You know Ireland is in trouble with the sovereign debt markets, and that we face accepting hugely expensive bailout cash (maybe even a default), when our minister for finance starts agreeing with London's Daily Telegraph.
One of the leading commentators for the paper – not noted for its love of the euro or the eurozone– wrote last week in his blog that German leader Angela Merkel had dropped Ireland in it with her proposal to protect German taxpayers from the national debts of the Irish, Greek and Portuguese.
"Desperately unlucky" Ireland was running out of time, predicted Ambrose Evans-Pritchard, who has always been fair on Irish matters. "The trigger for Ireland's bond hell this week was of course the Franco-German deal preparing the way for orderly defaults and bondholder haircuts for eurozone states that get into trouble," he wrote.
"This shift in policy changes the game entirely. Why would pension funds step into distressed debt markets after they have been told that the EU will, suddenly, no longer stand behind the debt," he asked. In other words, Ireland, which was already facing a near impossible task of trying to get foreigners to lend it money, had been totally undermined.
In Ireland's case, it would mean that the foreigners who have so far loaned us €90bn – money which underpins Irish living standards and services – should be repaid 10%, 20% or maybe even a quarter less than they are owed.
Defaulting would for Ireland be an unprecedented move, which would have long-term implications. Citizens of states that fail to pay back all or some of their sovereign debt traditionally face hardships. But after the huge mishandling of the crisis by the government, it may after all be the only path for Ireland to follow. That is a measure of how badly the government has handled the bank crisis over more than two years, mostly supported by the main opposition party.
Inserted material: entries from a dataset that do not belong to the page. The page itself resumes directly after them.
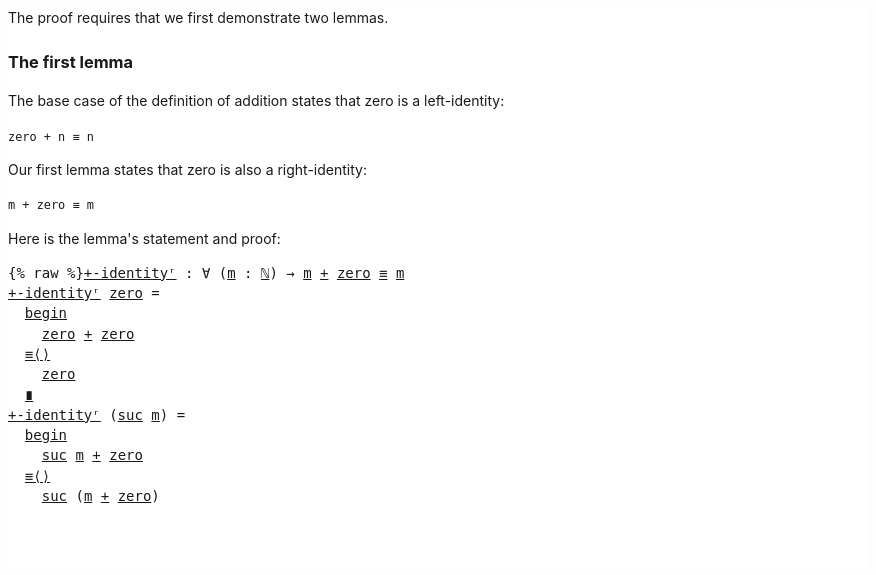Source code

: The proof requires that we first demonstrate two lemmas.

### The first lemma

The base case of the definition of addition states that zero
is a left-identity:

    zero + n ≡ n

Our first lemma states that zero is also a right-identity:

    m + zero ≡ m

Here is the lemma's statement and proof:
<pre class="Agda">{% raw %}<a id="+-identityʳ"></a><a id="11370" href="{% endraw %}{{ site.baseurl }}{% link out/plfa/Induction.md %}{% raw %}#11370" class="Function">+-identityʳ</a> <a id="11382" class="Symbol">:</a> <a id="11384" class="Symbol">∀</a> <a id="11386" class="Symbol">(</a><a id="11387" href="{% endraw %}{{ site.baseurl }}{% link out/plfa/Induction.md %}{% raw %}#11387" class="Bound">m</a> <a id="11389" class="Symbol">:</a> <a id="11391" href="https://agda.github.io/agda-stdlib/Agda.Builtin.Nat.html#97" class="Datatype">ℕ</a><a id="11392" class="Symbol">)</a> <a id="11394" class="Symbol">→</a> <a id="11396" href="{% endraw %}{{ site.baseurl }}{% link out/plfa/Induction.md %}{% raw %}#11387" class="Bound">m</a> <a id="11398" href="https://agda.github.io/agda-stdlib/Agda.Builtin.Nat.html#230" class="Primitive Operator">+</a> <a id="11400" href="https://agda.github.io/agda-stdlib/Agda.Builtin.Nat.html#115" class="InductiveConstructor">zero</a> <a id="11405" href="https://agda.github.io/agda-stdlib/Agda.Builtin.Equality.html#83" class="Datatype Operator">≡</a> <a id="11407" href="{% endraw %}{{ site.baseurl }}{% link out/plfa/Induction.md %}{% raw %}#11387" class="Bound">m</a>
<a id="11409" href="{% endraw %}{{ site.baseurl }}{% link out/plfa/Induction.md %}{% raw %}#11370" class="Function">+-identityʳ</a> <a id="11421" href="https://agda.github.io/agda-stdlib/Agda.Builtin.Nat.html#115" class="InductiveConstructor">zero</a> <a id="11426" class="Symbol">=</a>
  <a id="11430" href="https://agda.github.io/agda-stdlib/Relation.Binary.PropositionalEquality.html#3941" class="Function Operator">begin</a>
    <a id="11440" href="https://agda.github.io/agda-stdlib/Agda.Builtin.Nat.html#115" class="InductiveConstructor">zero</a> <a id="11445" href="https://agda.github.io/agda-stdlib/Agda.Builtin.Nat.html#230" class="Primitive Operator">+</a> <a id="11447" href="https://agda.github.io/agda-stdlib/Agda.Builtin.Nat.html#115" class="InductiveConstructor">zero</a>
  <a id="11454" href="https://agda.github.io/agda-stdlib/Relation.Binary.PropositionalEquality.html#3999" class="Function Operator">≡⟨⟩</a>
    <a id="11462" href="https://agda.github.io/agda-stdlib/Agda.Builtin.Nat.html#115" class="InductiveConstructor">zero</a>
  <a id="11469" href="https://agda.github.io/agda-stdlib/Relation.Binary.PropositionalEquality.html#4239" class="Function Operator">∎</a>
<a id="11471" href="{% endraw %}{{ site.baseurl }}{% link out/plfa/Induction.md %}{% raw %}#11370" class="Function">+-identityʳ</a> <a id="11483" class="Symbol">(</a><a id="11484" href="https://agda.github.io/agda-stdlib/Agda.Builtin.Nat.html#128" class="InductiveConstructor">suc</a> <a id="11488" href="{% endraw %}{{ site.baseurl }}{% link out/plfa/Induction.md %}{% raw %}#11488" class="Bound">m</a><a id="11489" class="Symbol">)</a> <a id="11491" class="Symbol">=</a>
  <a id="11495" href="https://agda.github.io/agda-stdlib/Relation.Binary.PropositionalEquality.html#3941" class="Function Operator">begin</a>
    <a id="11505" href="https://agda.github.io/agda-stdlib/Agda.Builtin.Nat.html#128" class="InductiveConstructor">suc</a> <a id="11509" href="{% endraw %}{{ site.baseurl }}{% link out/plfa/Induction.md %}{% raw %}#11488" class="Bound">m</a> <a id="11511" href="https://agda.github.io/agda-stdlib/Agda.Builtin.Nat.html#230" class="Primitive Operator">+</a> <a id="11513" href="https://agda.github.io/agda-stdlib/Agda.Builtin.Nat.html#115" class="InductiveConstructor">zero</a>
  <a id="11520" href="https://agda.github.io/agda-stdlib/Relation.Binary.PropositionalEquality.html#3999" class="Function Operator">≡⟨⟩</a>
    <a id="11528" href="https://agda.github.io/agda-stdlib/Agda.Builtin.Nat.html#128" class="InductiveConstructor">suc</a> <a id="11532" class="Symbol">(</a><a id="11533" href="{% endraw %}{{ site.baseurl }}{% link out/plfa/Induction.md %}{% raw %}#11488" class="Bound">m</a> <a id="11535" href="https://agda.github.io/agda-stdlib/Agda.Builtin.Nat.html#230" class="Primitive Operator">+</a> <a id="11537" href="https://agda.github.io/agda-stdlib/Agda.Builtin.Nat.html#115" class="InductiveConstructor">zero</a><a id="11541" class="Symbol">)</a>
To stop Ireland being shut out of the sovereign bonds markets – the definition of national economic sovereignty – the government set out quite properly to quarantine the huge debts built up by our bankers. A small group of probably no more than 50 bankers had dumped over €50bn of their bills onto their fellow citizens. Protecting the economy from bank debts is what governments have done around the world down the ages when faced with financial crises. But the specific way Nama was set up, its slow dealings with bankers who were allowed to continue to run and ruin our banks, and the government's strange reluctance to nationalise AIB and Bank of Ireland (to name just some of the mistakes) has self-evidently failed.
The charge sheet for the government includes record sovereign interest rates, the continuing lock out from the sovereign bond markets and a looming bailout or some sort of forced default being forced on the state.
For Germany and France, forcing some sort of default on Ireland, Greece and Portugal makes absolute sense because they can end the guarantee of German and French citizens for the debts of their fellow three eurozone countries. The significance for the euro project could not be bigger and it was not lost on the Telegraph.
By Thursday, there was apparently no reason for Brian Lenihan to disagree with some of the sentiments of the Telegraph's commentator. In an interview with Matt Cooper's The Last Word, Lenihan said the Irish government interest rates had gone up because of the actions of the German government.
When the most senior government in Europe declares it is examining the option of not paying back investors, then markets will be spooked, he said. Lenihan could have added that the crisis did not start in recent days.
A sovereign debt crisis mishandled at every turn has been building for more than two years.